Repeat the lines starting at the one containing "Transcribe this box" and ending at the one containing "median 350, box", swapping "median" for "midpoint" and leaving everything else as it stands.

___ RECORDS FOR THIS TASK

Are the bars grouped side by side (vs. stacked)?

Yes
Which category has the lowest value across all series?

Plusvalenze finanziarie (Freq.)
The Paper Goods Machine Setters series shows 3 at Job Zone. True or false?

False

______
___ RECORDS FOR THIS TASK

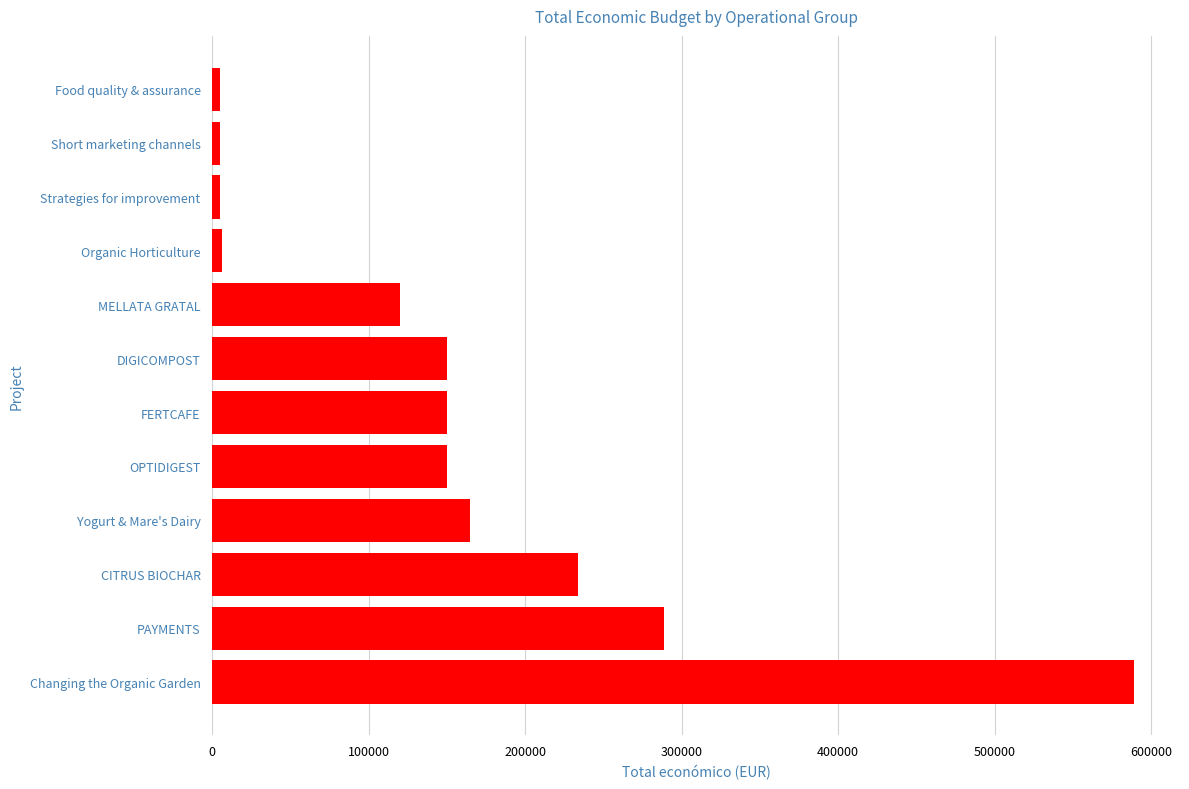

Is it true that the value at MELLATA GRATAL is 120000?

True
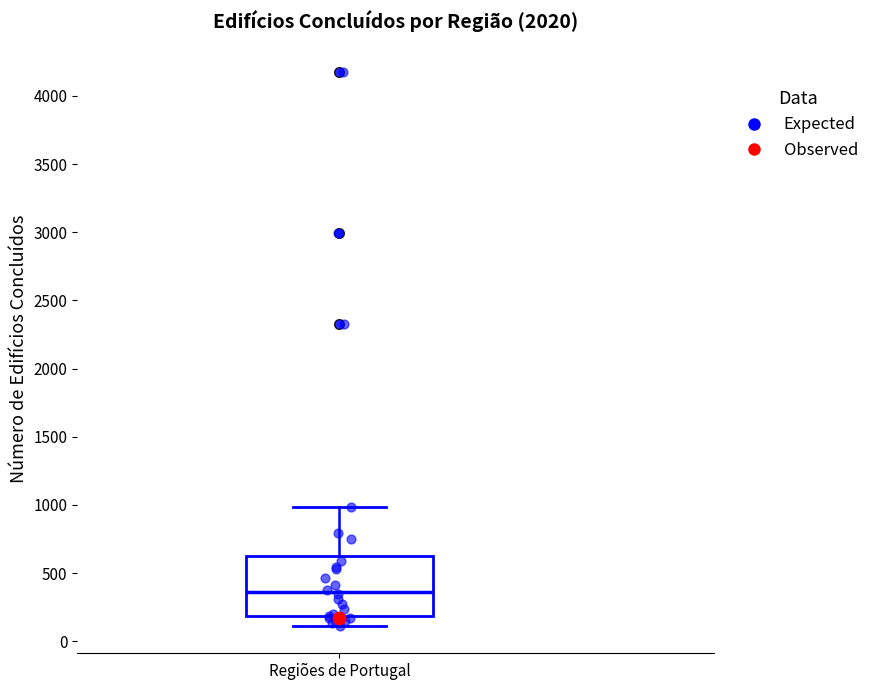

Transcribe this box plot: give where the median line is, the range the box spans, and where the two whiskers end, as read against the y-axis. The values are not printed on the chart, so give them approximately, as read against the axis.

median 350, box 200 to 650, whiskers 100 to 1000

______

**RESULT BELOW**
Transcribe this box plot: give where the midpoint line is, the range the box spans, and where the two whiskers end, as read against the y-axis. The values are not printed on the chart, so give them approximately, as read against the axis.

midpoint 350, box 200 to 650, whiskers 100 to 1000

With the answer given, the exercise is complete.